When is it time to stop giving gifts?

What’s wrong wth giving gifts. As long as the receiver gives a heart felt thank you. If they don’t say thanks and don’t appreciate it then I would stop.
 
There is nothing wrong with giving gifts if it is something youj wnat to do and it comes from the heart. It is the obligatory gift exchanges that are tough. Trying to find a gift for a child who you don't see very often is tough. I could not even guess my niece's sizes or preferred style of clothes. They have every Barbie ever made. I don't know any of their other interests. All that causes so much holiday stress,

And with a family as large as ours, it all becomes a blur. When my kids were younger, I remember that they would open each present and look the gift giver in the eye and give a heartfelt thank you. They appreciated each gift as it was received - not always for the item itself but the thought behind it. And then we would get home and we would play the "who gave you that?" game and we had already forgotten which gift came from which aunt or uncle. It was too much. The number of gifts exchanged and the stress of shopping made the season unpleasant for me.

Last year, with people still weirded out by the post covid world, we had a much smaller gathering and it was only us and two other families, both with grown kids. Even though we never said anything, no one showed up with gifts and it turned out to be the best Christmas in 35 years. We enjoyed each other's company and there was no pre-holiday stress.
 
Gift giving ebbs and flows for me. Give if you want and don't if you don't have the means or are finding it to be too much. A gift is just that a "gift" and no one should "expect" it from you.
 
I think it’s fine to stop whenever you are ready. Probably best though to have a conversation about your plans prior to the holiday though if you are changing what you have been doing.

We have certainly evolved with gift giving over the years. After we were first married we continued buying for parents and siblings for a while. DH and his sister were the first to stop. Once she had kids we bought for them and decided that we would buy for them through college. My reasoning was that I thought those years are when they might most appreciate a gift card/extra cash/something fun.

On my side we bought for everyone for years—sisters, brothers-in-law, all the kids. My mom did a stocking for each person. One year she just didn’t. It was too much for her. My youngest sister was disappointed so we decided each adult would draw a name and do a stocking for that person. Each adult also contributes an item to each kid’s stocking. That led to a few years later discontinuing adult gifts and only doing a stocking for adults. Kids were young but we agreed stopping gifts once they finished college. Oldest DD is the oldest on my side and graduated in May so she is done. She can join the adult stocking thing if she wants, but a few years ago she and her sisters and a few older cousins decided to do their own stocking thing so she is sticking with that. My dad does give all the grandchildren a generous check and I think still buys toys for the youngest kids who are all in one family.

□ □ □ □ □ □ □

[Task to complete]: Duplicate the passage of the gift-giving discussion starting at "We have certainly" and ending at "card/extra cash/something fun.". The records that come next are unrelated material, independent of the discussion of when to stop giving gifts.

□ □ □ □ □ □ □

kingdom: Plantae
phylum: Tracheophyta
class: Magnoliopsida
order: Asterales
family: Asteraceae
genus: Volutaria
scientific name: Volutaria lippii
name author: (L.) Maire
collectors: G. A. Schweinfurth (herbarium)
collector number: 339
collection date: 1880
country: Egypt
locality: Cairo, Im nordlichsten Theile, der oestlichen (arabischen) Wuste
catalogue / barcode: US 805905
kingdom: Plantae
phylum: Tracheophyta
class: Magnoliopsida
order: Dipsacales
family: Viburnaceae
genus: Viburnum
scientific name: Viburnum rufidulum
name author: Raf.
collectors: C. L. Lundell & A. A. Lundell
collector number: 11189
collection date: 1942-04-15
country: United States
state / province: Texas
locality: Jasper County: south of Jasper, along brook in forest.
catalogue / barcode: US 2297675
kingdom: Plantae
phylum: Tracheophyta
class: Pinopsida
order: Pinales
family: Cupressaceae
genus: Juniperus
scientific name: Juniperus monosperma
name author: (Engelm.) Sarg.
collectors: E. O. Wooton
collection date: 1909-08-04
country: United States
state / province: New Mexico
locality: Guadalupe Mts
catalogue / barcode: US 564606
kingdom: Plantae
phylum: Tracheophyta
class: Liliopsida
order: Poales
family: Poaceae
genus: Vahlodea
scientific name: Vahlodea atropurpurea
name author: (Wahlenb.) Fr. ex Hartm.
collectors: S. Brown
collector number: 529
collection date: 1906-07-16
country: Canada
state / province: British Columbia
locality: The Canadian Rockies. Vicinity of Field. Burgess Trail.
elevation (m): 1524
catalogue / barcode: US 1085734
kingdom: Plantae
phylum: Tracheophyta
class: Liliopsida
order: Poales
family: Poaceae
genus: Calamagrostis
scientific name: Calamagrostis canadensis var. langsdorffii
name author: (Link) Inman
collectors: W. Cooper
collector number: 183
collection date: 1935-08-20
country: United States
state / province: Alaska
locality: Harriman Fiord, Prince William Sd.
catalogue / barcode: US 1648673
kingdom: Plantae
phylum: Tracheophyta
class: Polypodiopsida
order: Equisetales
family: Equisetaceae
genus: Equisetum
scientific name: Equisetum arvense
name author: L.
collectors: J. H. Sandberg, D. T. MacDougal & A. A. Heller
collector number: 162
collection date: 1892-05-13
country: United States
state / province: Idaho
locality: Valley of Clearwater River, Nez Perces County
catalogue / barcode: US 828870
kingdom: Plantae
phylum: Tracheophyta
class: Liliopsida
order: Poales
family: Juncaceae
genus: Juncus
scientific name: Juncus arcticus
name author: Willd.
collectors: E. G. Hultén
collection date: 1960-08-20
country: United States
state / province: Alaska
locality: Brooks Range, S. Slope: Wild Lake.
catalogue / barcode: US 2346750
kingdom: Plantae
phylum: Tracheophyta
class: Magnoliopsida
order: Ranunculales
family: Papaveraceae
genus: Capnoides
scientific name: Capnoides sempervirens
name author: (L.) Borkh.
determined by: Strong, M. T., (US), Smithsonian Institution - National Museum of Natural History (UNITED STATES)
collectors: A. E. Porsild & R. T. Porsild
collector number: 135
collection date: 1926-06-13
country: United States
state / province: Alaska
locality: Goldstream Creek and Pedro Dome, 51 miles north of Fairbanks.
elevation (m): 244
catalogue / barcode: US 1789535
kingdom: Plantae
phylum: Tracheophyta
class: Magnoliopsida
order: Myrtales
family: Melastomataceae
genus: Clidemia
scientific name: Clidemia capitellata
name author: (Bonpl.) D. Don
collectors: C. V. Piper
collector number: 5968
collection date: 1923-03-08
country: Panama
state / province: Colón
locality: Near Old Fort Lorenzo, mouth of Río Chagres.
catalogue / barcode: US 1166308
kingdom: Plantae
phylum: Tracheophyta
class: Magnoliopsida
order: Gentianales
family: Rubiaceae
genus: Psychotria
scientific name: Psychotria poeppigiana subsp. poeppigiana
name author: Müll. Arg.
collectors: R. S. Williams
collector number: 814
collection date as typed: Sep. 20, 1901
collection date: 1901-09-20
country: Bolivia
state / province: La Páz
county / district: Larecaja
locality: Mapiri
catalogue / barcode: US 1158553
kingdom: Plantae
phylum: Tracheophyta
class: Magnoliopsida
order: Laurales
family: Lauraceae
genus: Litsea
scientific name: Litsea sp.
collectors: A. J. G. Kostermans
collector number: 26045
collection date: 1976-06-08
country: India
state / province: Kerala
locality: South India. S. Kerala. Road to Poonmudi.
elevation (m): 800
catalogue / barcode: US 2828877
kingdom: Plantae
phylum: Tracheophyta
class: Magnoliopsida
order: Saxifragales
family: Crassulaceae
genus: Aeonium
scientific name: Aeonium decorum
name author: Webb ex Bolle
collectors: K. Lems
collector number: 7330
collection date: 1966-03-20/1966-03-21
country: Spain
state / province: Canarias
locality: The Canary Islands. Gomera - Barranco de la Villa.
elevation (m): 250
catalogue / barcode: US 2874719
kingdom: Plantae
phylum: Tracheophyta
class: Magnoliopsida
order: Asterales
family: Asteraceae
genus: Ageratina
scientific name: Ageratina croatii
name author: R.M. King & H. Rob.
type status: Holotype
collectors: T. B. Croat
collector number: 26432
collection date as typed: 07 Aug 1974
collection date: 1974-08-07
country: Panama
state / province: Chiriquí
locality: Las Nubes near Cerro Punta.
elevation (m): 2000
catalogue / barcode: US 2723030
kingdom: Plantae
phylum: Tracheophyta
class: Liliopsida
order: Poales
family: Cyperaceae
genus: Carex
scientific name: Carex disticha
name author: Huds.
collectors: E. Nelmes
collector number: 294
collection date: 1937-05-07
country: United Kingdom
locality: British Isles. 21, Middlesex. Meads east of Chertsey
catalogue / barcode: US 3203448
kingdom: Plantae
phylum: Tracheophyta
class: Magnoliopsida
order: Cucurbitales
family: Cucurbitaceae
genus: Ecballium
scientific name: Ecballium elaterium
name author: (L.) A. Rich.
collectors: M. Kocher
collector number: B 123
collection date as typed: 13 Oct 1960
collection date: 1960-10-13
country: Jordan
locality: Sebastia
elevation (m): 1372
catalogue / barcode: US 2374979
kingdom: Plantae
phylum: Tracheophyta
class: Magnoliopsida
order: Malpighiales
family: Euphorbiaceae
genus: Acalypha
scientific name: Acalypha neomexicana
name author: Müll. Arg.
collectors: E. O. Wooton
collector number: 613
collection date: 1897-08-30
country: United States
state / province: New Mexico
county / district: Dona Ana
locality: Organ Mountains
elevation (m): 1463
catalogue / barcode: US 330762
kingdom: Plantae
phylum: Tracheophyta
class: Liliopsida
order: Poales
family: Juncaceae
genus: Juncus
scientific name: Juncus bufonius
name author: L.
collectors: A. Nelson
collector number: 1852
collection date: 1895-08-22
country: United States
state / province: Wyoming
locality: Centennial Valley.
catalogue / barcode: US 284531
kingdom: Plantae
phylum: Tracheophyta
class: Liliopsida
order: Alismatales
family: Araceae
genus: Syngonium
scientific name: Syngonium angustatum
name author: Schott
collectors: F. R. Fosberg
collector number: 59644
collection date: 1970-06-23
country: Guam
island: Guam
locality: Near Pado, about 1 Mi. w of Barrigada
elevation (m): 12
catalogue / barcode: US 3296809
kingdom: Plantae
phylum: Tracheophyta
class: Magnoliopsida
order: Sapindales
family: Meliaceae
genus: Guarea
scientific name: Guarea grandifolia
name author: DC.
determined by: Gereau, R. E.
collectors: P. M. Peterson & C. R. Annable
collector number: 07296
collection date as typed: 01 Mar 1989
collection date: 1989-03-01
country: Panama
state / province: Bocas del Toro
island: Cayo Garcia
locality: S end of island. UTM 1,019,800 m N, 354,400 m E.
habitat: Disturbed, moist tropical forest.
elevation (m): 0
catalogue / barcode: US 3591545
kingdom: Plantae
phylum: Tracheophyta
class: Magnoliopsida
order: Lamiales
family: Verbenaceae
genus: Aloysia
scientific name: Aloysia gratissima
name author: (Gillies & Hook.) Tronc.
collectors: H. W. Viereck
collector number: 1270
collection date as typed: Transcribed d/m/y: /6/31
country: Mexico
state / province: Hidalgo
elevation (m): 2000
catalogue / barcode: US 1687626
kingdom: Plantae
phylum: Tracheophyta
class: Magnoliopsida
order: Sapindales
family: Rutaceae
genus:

□ □ □ □ □ □ □

[Exercise output]:
We have certainly evolved with gift giving over the years. After we were first married we continued buying for parents and siblings for a while. DH and his sister were the first to stop. Once she had kids we bought for them and decided that we would buy for them through college. My reasoning was that I thought those years are when they might most appreciate a gift card/extra cash/something fun.